→ What to work on: Keep to one stretch of the data below, the lines from the one with "housing the essential workforce—the insurance" up to and including the one with "Cardiovascular exercise, such", and return that stretch exactly.
[Provided information]
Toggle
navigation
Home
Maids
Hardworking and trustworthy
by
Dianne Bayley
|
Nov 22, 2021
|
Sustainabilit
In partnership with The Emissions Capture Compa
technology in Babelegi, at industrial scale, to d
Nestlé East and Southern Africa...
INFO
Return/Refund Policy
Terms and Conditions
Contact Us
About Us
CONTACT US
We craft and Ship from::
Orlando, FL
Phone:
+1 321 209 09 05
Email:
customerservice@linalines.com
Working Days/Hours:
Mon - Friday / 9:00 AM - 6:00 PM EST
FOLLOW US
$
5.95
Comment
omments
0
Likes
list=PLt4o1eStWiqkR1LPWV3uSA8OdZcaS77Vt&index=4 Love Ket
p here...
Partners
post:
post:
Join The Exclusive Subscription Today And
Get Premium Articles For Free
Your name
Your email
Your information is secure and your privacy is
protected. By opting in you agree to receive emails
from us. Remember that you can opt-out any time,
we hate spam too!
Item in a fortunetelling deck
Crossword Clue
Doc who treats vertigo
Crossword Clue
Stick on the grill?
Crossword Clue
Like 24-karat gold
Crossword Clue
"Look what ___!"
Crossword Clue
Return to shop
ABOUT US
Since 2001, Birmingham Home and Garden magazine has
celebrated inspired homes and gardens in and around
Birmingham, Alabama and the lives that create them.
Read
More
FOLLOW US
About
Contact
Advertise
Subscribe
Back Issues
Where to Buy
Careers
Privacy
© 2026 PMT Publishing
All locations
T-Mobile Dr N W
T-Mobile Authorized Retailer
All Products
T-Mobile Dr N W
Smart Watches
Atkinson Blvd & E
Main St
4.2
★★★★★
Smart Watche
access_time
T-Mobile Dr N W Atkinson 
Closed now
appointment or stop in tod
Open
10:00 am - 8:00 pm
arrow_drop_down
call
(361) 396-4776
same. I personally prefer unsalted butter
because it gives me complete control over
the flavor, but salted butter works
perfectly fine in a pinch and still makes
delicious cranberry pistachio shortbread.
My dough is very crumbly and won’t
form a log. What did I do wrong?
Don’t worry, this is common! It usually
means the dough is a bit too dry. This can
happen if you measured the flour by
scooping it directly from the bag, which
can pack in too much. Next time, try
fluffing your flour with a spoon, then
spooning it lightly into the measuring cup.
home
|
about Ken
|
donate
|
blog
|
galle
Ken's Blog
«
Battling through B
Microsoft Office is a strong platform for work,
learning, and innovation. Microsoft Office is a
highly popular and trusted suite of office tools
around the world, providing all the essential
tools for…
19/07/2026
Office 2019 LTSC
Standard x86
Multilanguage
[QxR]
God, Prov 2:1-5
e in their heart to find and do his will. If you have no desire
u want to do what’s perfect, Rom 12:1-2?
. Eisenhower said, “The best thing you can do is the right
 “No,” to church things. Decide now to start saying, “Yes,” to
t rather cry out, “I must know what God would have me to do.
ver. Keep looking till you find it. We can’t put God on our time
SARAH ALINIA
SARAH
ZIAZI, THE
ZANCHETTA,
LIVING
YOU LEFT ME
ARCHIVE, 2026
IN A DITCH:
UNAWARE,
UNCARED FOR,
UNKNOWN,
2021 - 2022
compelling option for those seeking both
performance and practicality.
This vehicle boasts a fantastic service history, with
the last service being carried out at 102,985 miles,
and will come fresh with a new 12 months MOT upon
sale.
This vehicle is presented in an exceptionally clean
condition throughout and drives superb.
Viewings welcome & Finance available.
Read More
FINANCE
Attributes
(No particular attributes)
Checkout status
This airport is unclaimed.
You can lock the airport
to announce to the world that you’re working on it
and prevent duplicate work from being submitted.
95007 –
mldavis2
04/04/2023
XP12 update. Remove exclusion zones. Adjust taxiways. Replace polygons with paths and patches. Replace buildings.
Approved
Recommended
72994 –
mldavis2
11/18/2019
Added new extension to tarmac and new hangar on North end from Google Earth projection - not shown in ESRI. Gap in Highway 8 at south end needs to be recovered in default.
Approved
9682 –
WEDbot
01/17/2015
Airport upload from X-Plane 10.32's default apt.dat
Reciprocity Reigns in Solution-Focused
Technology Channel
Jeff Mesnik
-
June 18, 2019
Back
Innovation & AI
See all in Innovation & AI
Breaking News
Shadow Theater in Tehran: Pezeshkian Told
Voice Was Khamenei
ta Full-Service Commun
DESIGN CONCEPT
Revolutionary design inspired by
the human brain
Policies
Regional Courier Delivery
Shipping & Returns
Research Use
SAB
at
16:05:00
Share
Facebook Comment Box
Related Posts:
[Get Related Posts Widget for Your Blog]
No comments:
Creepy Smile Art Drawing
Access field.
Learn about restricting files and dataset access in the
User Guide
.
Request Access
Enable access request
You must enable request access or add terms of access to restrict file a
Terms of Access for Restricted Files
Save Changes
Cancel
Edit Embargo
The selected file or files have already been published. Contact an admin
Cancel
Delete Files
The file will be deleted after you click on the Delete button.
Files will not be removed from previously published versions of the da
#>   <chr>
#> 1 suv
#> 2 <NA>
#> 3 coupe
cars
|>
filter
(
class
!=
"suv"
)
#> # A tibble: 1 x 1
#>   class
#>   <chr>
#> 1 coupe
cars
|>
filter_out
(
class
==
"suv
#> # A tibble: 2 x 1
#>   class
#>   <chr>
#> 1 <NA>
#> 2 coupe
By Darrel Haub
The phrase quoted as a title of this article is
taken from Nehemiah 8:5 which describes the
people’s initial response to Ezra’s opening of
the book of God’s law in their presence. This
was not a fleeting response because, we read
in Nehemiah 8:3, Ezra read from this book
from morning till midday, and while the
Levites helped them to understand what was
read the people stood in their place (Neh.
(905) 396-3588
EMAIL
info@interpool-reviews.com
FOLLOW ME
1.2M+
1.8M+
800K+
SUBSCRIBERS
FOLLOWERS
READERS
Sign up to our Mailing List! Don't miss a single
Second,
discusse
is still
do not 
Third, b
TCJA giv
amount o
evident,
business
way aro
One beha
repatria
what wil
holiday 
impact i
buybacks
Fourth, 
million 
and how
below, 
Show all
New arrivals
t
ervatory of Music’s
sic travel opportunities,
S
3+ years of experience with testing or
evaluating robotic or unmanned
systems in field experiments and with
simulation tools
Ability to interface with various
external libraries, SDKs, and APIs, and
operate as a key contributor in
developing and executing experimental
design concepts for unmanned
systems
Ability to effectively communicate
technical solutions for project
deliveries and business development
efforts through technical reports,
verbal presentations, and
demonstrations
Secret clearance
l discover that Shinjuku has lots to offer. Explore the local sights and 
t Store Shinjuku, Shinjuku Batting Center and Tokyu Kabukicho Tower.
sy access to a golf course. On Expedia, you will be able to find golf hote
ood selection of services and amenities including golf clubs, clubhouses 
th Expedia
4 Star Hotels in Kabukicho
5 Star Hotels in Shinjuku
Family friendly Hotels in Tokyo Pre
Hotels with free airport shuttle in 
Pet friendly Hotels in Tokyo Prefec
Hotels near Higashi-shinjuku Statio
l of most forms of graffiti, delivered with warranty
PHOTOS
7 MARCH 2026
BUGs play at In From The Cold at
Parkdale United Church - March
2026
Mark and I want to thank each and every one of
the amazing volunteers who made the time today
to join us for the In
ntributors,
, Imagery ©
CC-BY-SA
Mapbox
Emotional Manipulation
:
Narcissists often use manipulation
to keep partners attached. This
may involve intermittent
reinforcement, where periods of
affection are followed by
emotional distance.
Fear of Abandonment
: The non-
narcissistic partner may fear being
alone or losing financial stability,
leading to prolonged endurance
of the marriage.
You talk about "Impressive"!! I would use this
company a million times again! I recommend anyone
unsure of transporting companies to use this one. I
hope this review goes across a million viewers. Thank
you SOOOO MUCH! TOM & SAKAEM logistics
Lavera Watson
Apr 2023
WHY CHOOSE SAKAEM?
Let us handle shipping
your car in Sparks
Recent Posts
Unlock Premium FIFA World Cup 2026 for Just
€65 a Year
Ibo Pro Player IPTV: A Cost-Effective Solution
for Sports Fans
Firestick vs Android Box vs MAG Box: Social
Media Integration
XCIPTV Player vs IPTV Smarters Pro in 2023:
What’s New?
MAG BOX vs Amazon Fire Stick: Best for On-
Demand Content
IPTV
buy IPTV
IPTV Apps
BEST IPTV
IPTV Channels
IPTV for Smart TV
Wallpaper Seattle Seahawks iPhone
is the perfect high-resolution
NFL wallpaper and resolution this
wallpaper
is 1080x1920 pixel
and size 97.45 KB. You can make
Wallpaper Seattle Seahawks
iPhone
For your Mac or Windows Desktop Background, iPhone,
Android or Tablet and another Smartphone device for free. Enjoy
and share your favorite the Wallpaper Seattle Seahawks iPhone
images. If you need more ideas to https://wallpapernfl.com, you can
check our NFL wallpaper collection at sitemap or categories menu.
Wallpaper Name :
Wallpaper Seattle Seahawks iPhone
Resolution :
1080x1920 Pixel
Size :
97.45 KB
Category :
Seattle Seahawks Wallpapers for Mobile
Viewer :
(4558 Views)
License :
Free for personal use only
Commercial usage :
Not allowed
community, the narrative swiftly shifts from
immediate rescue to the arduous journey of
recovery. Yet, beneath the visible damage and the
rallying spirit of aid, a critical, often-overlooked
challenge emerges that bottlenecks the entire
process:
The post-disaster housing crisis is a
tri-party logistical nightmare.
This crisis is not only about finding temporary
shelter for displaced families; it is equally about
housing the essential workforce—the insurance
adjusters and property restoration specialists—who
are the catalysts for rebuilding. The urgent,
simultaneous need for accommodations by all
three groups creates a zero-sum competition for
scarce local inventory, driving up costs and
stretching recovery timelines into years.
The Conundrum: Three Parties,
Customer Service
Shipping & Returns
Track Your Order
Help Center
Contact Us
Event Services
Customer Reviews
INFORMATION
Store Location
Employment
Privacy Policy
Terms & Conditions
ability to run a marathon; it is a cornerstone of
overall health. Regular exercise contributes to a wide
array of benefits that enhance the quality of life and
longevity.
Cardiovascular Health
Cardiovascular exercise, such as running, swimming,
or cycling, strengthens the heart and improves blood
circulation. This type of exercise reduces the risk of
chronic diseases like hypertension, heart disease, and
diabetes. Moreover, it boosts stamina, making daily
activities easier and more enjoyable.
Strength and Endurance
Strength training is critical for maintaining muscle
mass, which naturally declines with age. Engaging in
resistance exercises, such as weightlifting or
[/Provided information]
→ Result:
housing the essential workforce—the insurance
adjusters and property restoration specialists—who
are the catalysts for rebuilding. The urgent,
simultaneous need for accommodations by all
three groups creates a zero-sum competition for
scarce local inventory, driving up costs and
stretching recovery timelines into years.
The Conundrum: Three Parties,
Customer Service
Shipping & Returns
Track Your Order
Help Center
Contact Us
Event Services
Customer Reviews
INFORMATION
Store Location
Employment
Privacy Policy
Terms & Conditions
ability to run a marathon; it is a cornerstone of
overall health. Regular exercise contributes to a wide
array of benefits that enhance the quality of life and
longevity.
Cardiovascular Health
Cardiovascular exercise, such as running, swimming,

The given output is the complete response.